▸ **Assigned task**
Which lines in the records below contain the string "many", matching case exactly? Copy each of those lines in full.

BEGIN

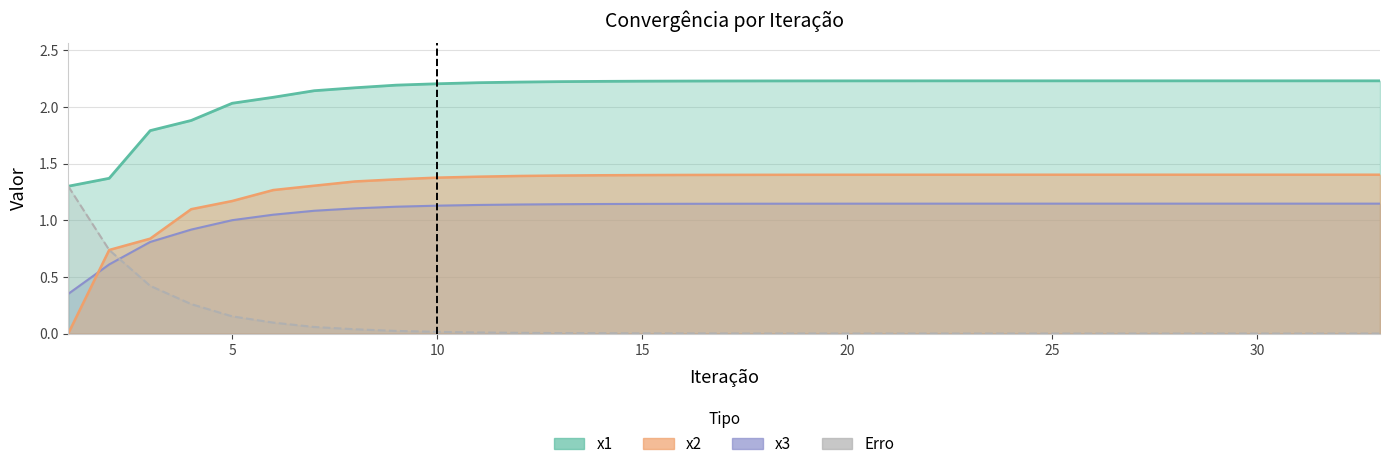

What is the difference between the maximum and minimum values in the x2 series?

1.4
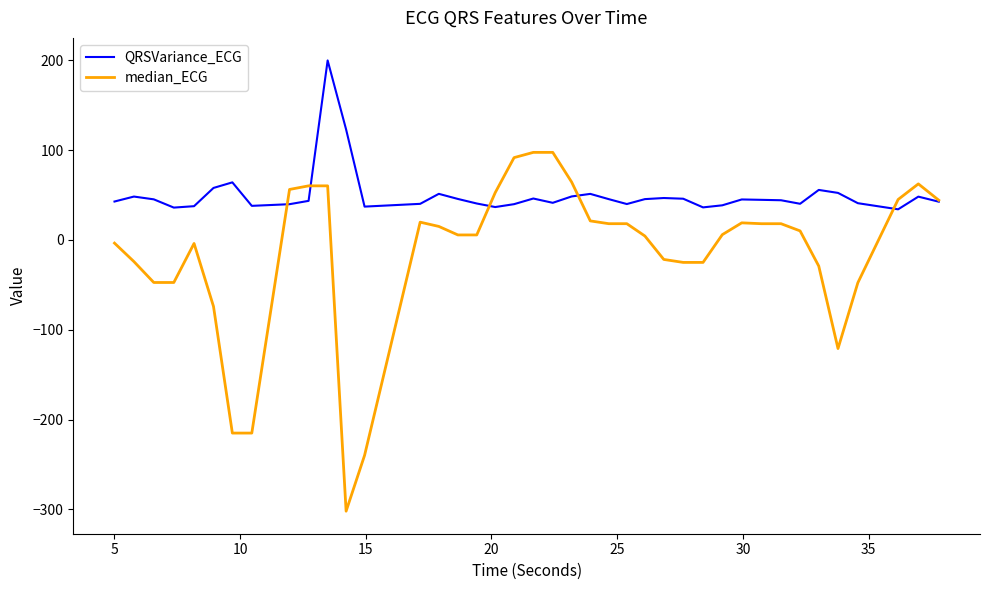

Which series has the widest spread of values?

median_ECG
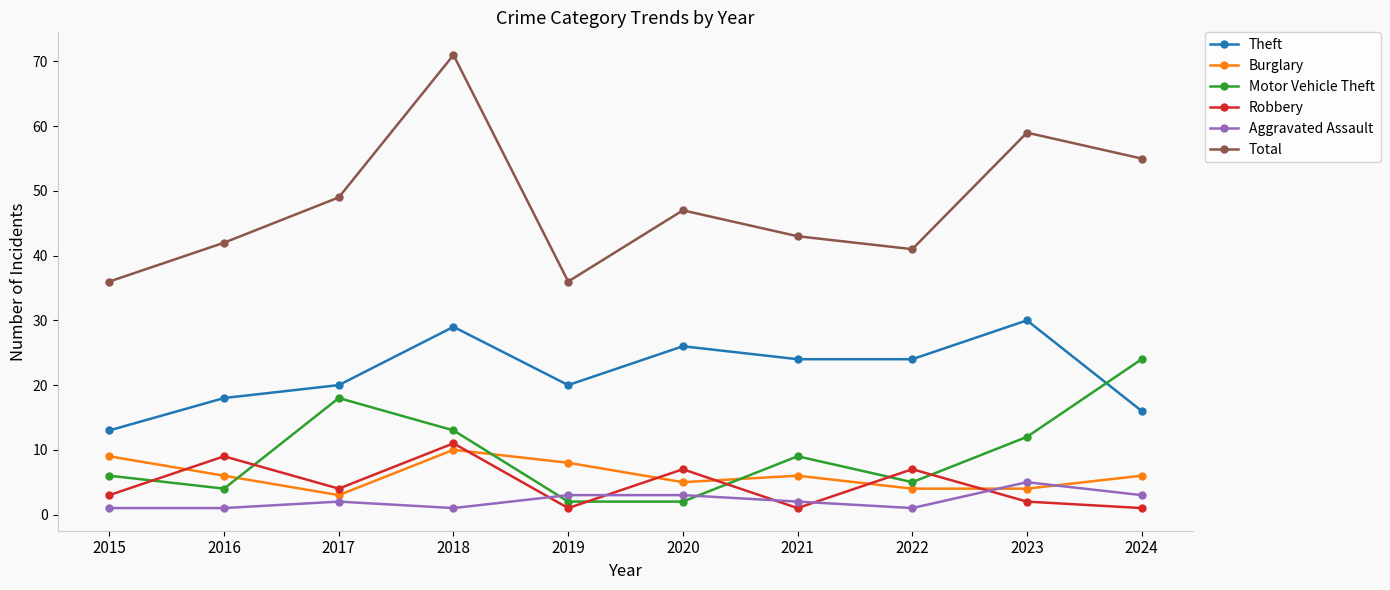

What is the highest value of the Aggravated Assault series?

5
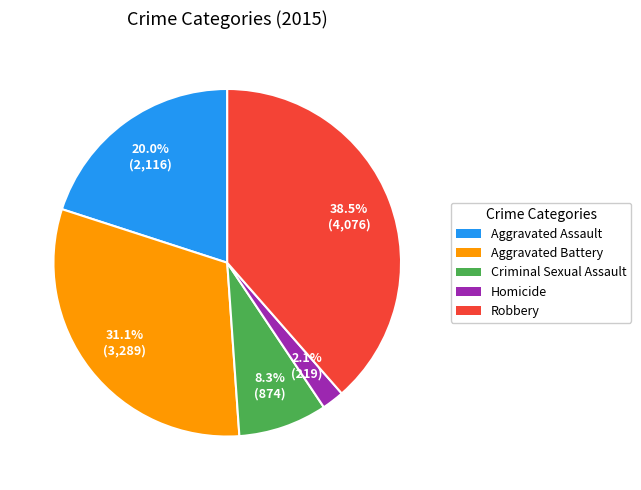

Which category has the biggest portion of the pie?

Robbery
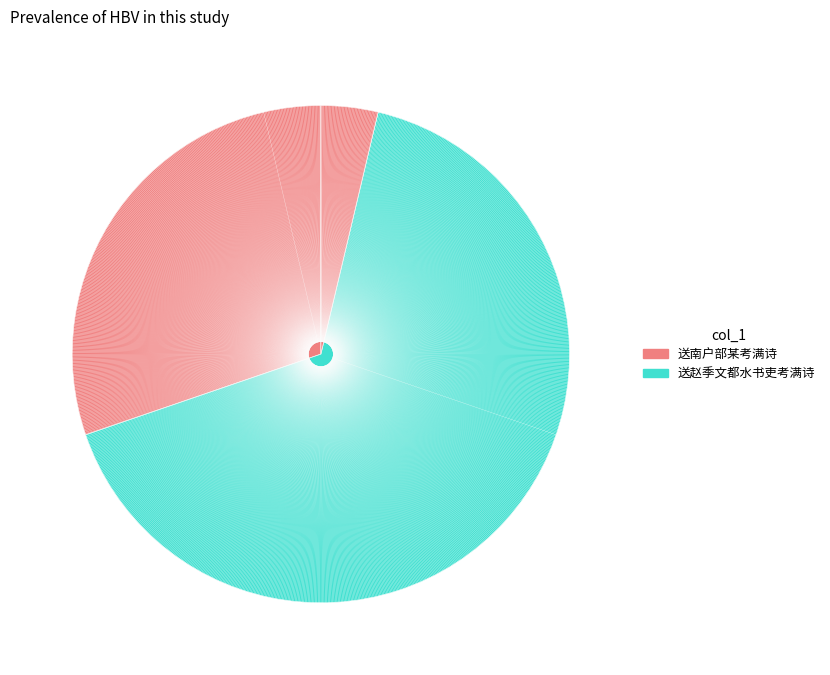

To the nearest percent, what percentage of the pie is 送南户部某考满诗?

30%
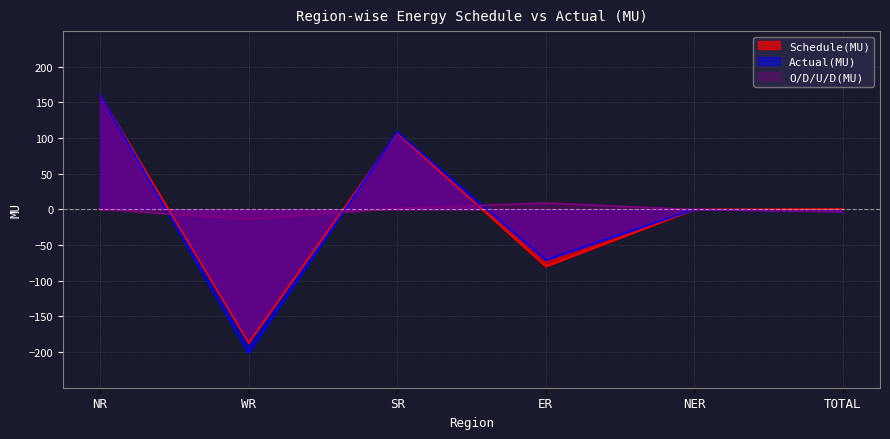

At which category does Actual(MU) reach its first local valley?

WR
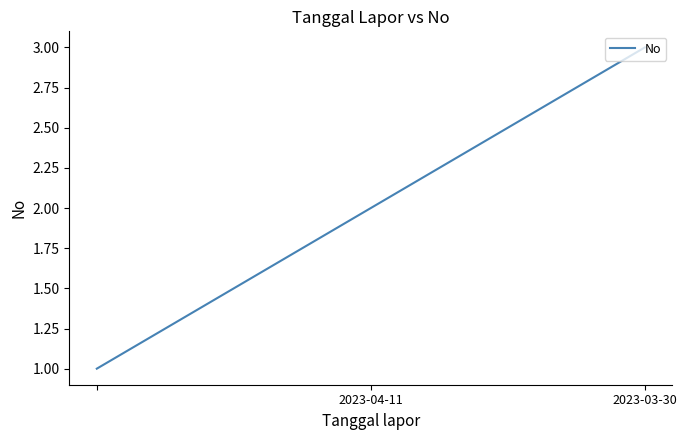

What is the difference between the maximum and minimum values?

2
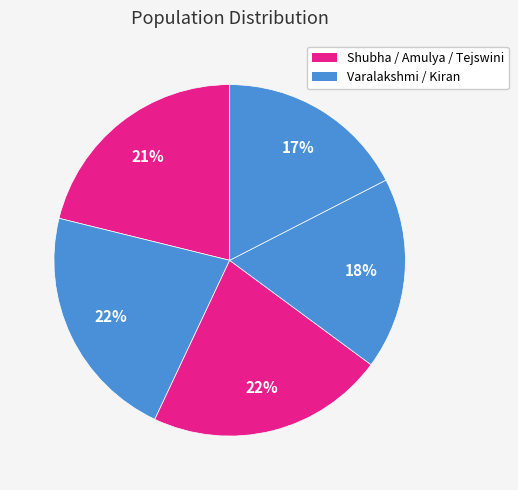

How many slices are in this pie chart?

5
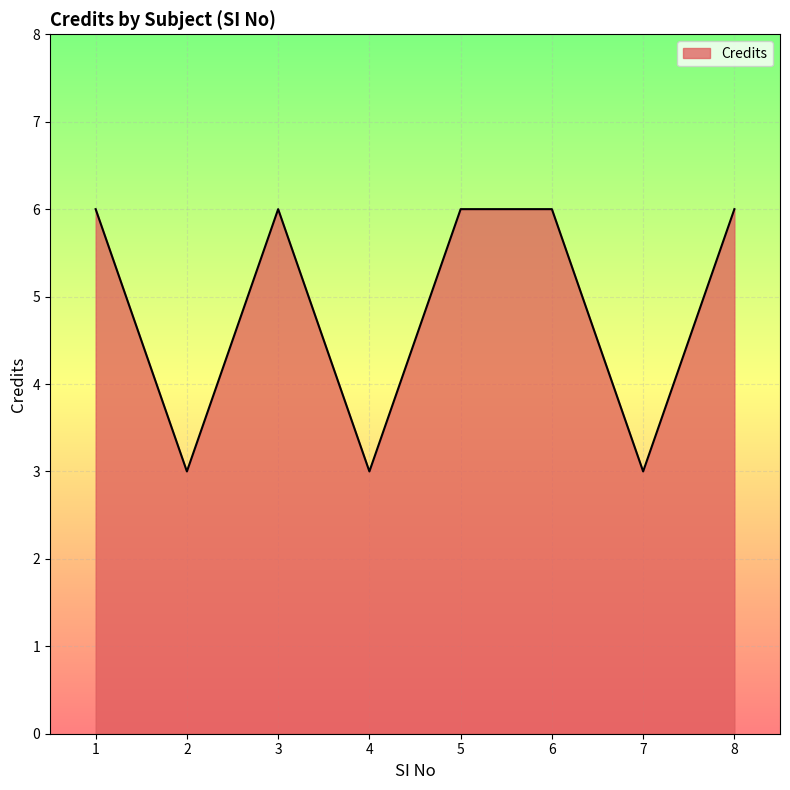

How many values are between 3 and 6?

8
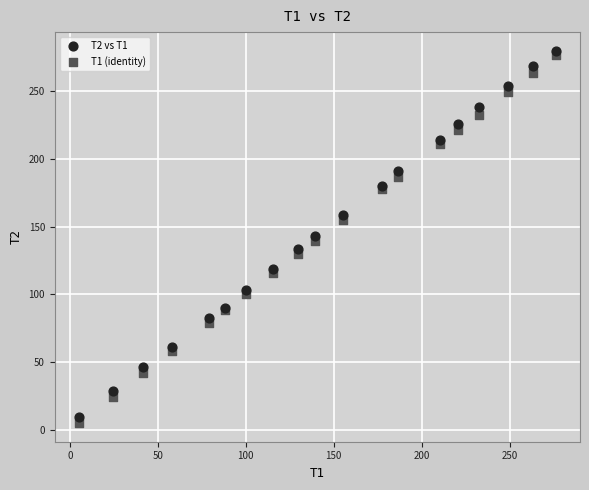

Which series has the widest spread of Y values?

T1 (identity)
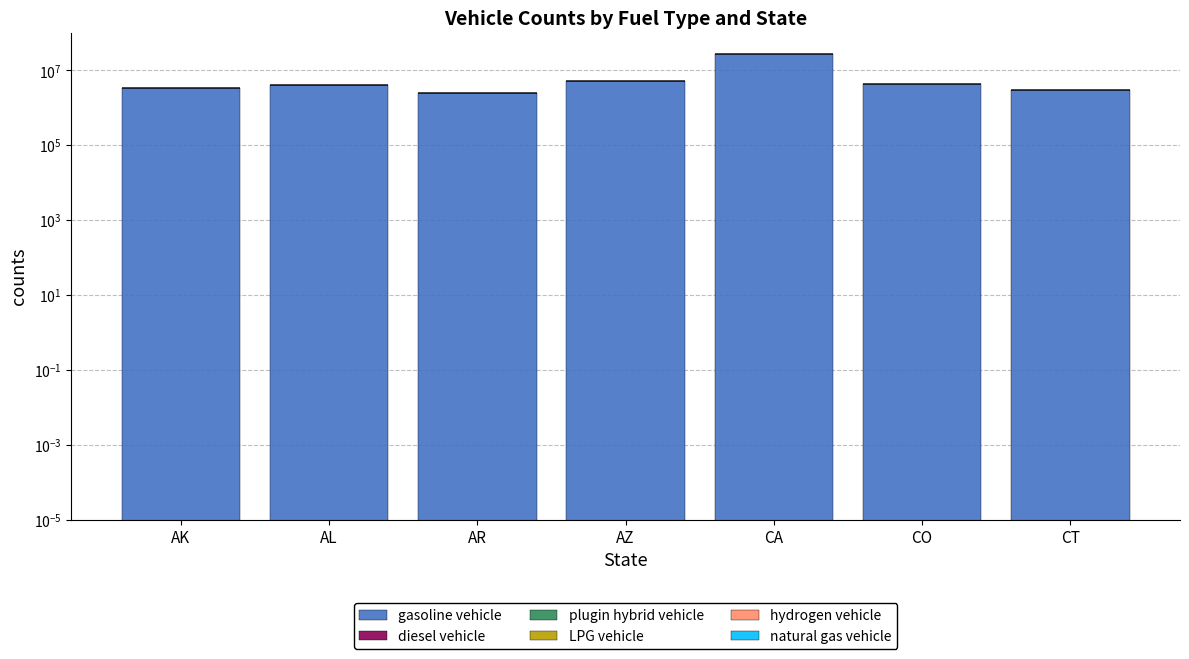

True or false: hydrogen vehicle has a value of 37 at CO.

False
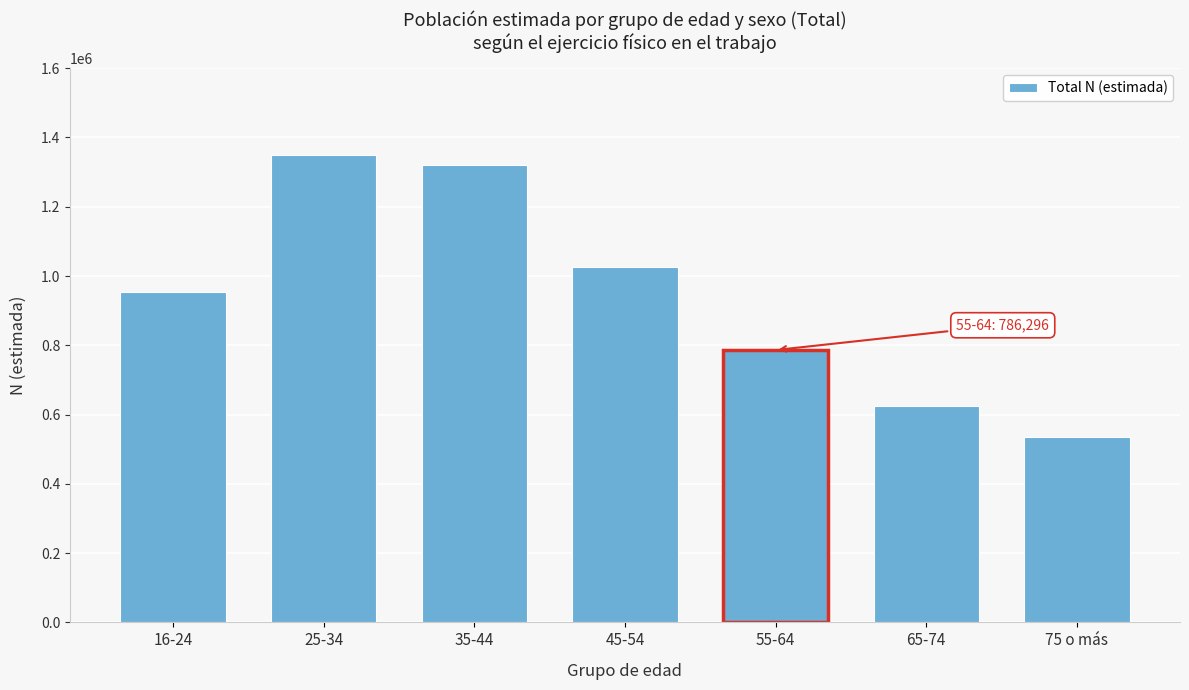

Reading left to right, list all the values displayed in this chart.

16-24=953643	25-34=1348629	35-44=1319708	45-54=1026486	55-64=786296	65-74=625269	75 o más=536326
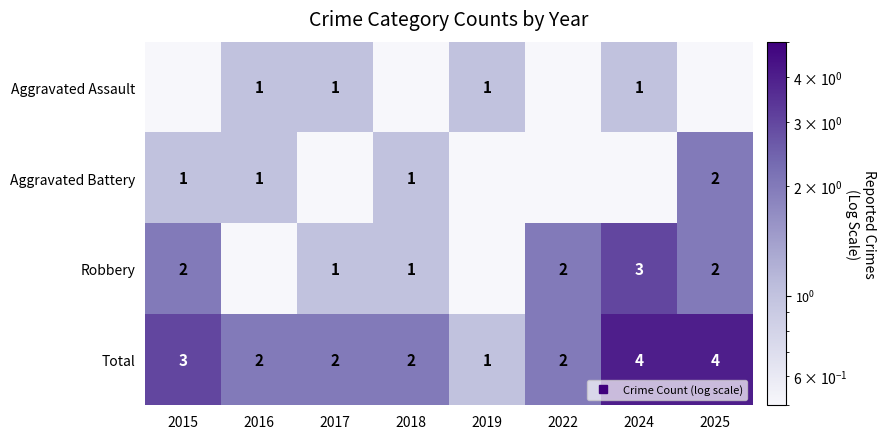

What is the sum of all Total values?

20.0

END

▸ **Result below**
How many slices are in this pie chart?
How many values are between 3 and 6?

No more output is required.